Gli slogan sono un tipico strumento della propaganda e non c’è da sorprendersi. Ma tra l’uso e l’abuso c’è una differenza decisiva: e la sanzione dipende da noi

Volevano tassare le merendine. Si accingono a tassare le bibite gassate.

Pur di raggranellare quattrini non escludono alcun balzello: e fino a qui pazienza, se ci fosse almeno la franchezza di dire che il vero e unico scopo è quello di tirar su qualche soldo, per attenuare un tantino l’indebitamento nazionale.

Invece no. Invece ci raccontano che l’intento è la salvaguardia della salute collettiva. E in particolare dei più piccoli. Che, poverini, se si rimpinzano di porcherie zuccheratissime diventano grassi, o persino obesi. E quindi si avviano a non vivere in buona salute. E quindi ancora, o prima o dopo, a diventare un costo aggiuntivo per il sistema sanitario.

Poverini loro, impoveriti tutti noi. Poveracci sia noi che loro.

Pretesto per pretesto, si può fare di meglio: una bella tassa sulle parole vuote dei politici. La base imponibile, diciamo così, sarebbe smisurata. E l’accertamento un gioco da ragazzi, se affidato a persone di buon senso e non ai soliti “amici degli amici”.

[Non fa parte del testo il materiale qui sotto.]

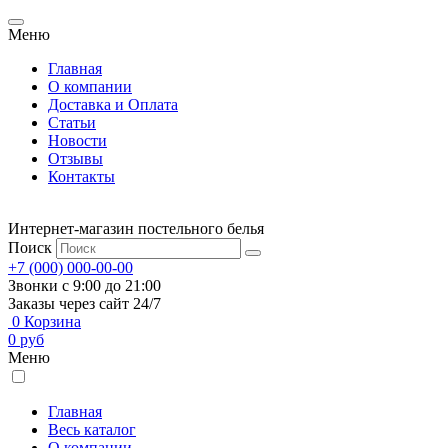
Меню
Главная
О компании
Доставка и Оплата
Статьи
Новости
Отзывы
Контакты
Интернет-магазин постельного белья
Поиск
+7 (000) 000-00-00
Звонки с 9:00 до 21:00
Заказы через сайт 24/7
0
Корзина
0
руб
Меню
Главная
Весь каталог
О компании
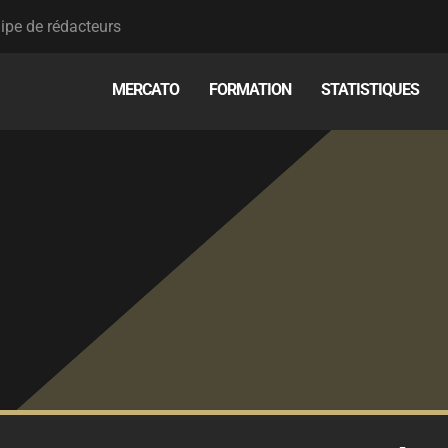
ipe de rédacteurs
MERCATO
FORMATION
STATISTIQUES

Basta sfogliare i quotidiani più noti, o farsi un giretto sui rispettivi siti. L’abbondanza regna sovrana e c’è solo l’imbarazzo della scelta. Poi, magari, nel mentre ci si aggira tra le pagine stampate e le pagine online (immaginandosi di appartenere al neonato “Nucleo speciale GdF – Ufficio Insulti alla pubblica intelligenza”) si può cogliere l’occasione per alzare un po’ il tiro, e riflettere più a fondo.

A partire da un paio di domande: perché usano di continuo espressioni così generiche? Perché hanno così tanta difficoltà a dire chiaro e tondo che genere di società vorrebbero plasmare, e imporci, se dipendesse da loro?

Imbonitore avvisato…

«O questo è veramente un governo di svolta, che cambia le cose sul serio, o viene meno la ragione della sua esistenza».

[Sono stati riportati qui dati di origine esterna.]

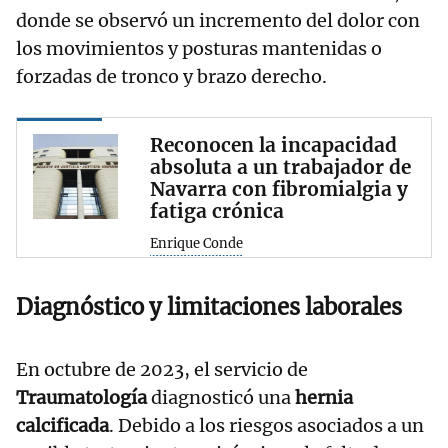
donde se observó un incremento del dolor con
los movimientos y posturas mantenidas o
forzadas de tronco y brazo derecho.
Reconocen la incapacidad
absoluta a un trabajador de
Navarra con fibromialgia y
fatiga crónica
Enrique Conde
Diagnóstico y limitaciones laborales
En octubre de 2023, el servicio de
Traumatología
diagnosticó una
hernia
calcificada
. Debido a los riesgos asociados a un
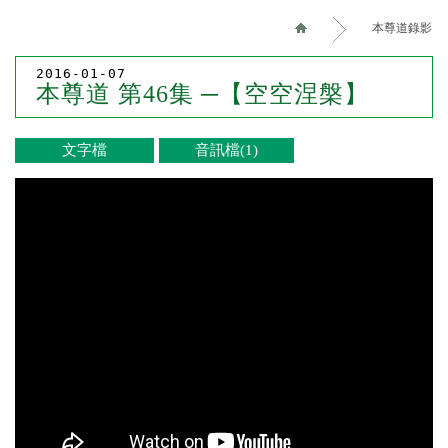
本尊道錄影
2016-01-07
本尊道 第46集 ─【空空涅槃】
文字檔
音訊檔(1)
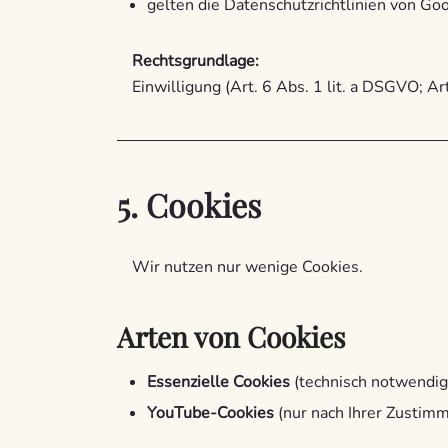
gelten die Datenschutzrichtlinien von Go
Rechtsgrundlage:
Einwilligung (Art. 6 Abs. 1 lit. a DSGVO; A
5. Cookies
Wir nutzen nur wenige Cookies.
Arten von Cookies
Essenzielle Cookies
(technisch notwendig
YouTube-Cookies
(nur nach Ihrer Zustim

La frase è di Nicola Zingaretti, o quantomeno così viene presentata, con tanto di virgolette, dal Corriere della Sera. Che sia davvero sua, o comunque in linea col suo pensiero, è d’altronde avvalorato da una serie di dichiarazioni precedenti. Tipo questa, di inizio settembre: «Bene questa svolta, ora è il tempo di cambiare l’Italia. Questo governo nasce nel Parlamento come il governo precedente, abbiamo fermato Salvini e il solo annuncio di questa fase sta facendo tornare l’Italia protagonista in Europa».

Ok: il termine “svolta” gli piace.

Così come, alla coalizione di prima, piaceva “cambiamento”.

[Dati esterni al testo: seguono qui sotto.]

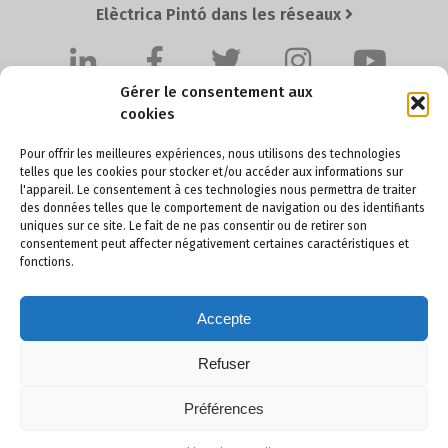
Elèctrica Pintó dans les réseaux
Gérer le consentement aux
cookies
Pour offrir les meilleures expériences, nous utilisons des technologies
telles que les cookies pour stocker et/ou accéder aux informations sur
l'appareil. Le consentement à ces technologies nous permettra de traiter
Elèctrica Pintó SL
des données telles que le comportement de navigation ou des identifiants
uniques sur ce site. Le fait de ne pas consentir ou de retirer son
Pol. Ind. Santa Anna I, Ctra. BV-4511 Km. 4,2
consentement peut affecter négativement certaines caractéristiques et
08251 SANTPEDOR (Barcelona) - SPAIN
fonctions.
Accepte
+34 93 836 60 36
pinto@electricapinto.com
Refuser
Préférences
© Elèctrica Pintó SL. Tous droits réservés.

E così come, dall’altra parte dell’Atlantico, Barack Obama arrivò alla Casa Bianca nel 2008 con il celeberrimo “Yes We Can”.

La caratteristica comune dovrebbe essere evidente: sono espressioni che non hanno nessun contenuto preciso. Nei casi nostrani indicano solo una discontinuità con il passato. Per arrivare a cosa? Boh.

In quello statunitense si tratta di una scatola vuota, allestita appositamente affinché ciascun sostenitore/fan la possa “riempire” con ciò che preferisce: “Sì, noi possiamo”. Possiamo cosa? Chissà.

Certo: gli slogan sono sempre esistiti e sono parte integrante della politica. Ma tra uno slogan degno di rispetto e una sparata da imbonitori di infimo rango c’è una differenza decisiva: il primo è la sintesi di un pensiero articolato, di cui si deve essere in grado di dare conto per filo e per segno; la seconda è una frasetta che è tanto suggestiva all’apparenza quanto vuota di sostanza.

Oppure, ancora peggio, è una formula di comodo che viene utilizzata a bella posta per distogliere l’attenzione degli astanti, del pubblico, dell’elettorato, dai veri obiettivi di chi la pronuncia.

La tassa sulle parole vuote dei politici è ovviamente uno sberleffo. Ma la “tassa” che può imporre ciascuno di noi è quella del voto. E più in generale del giudizio martellante e consapevole, che costringerebbe tutti i parolai truffaldini a sentirsi perennemente sotto esame: alla terza cazzata, se non addirittura alla prima, sarete marchiati in via definitiva e inappellabile.

Fate voi.

Noi siamo qui ad ascoltarvi. A osservarvi. A giudicarvi.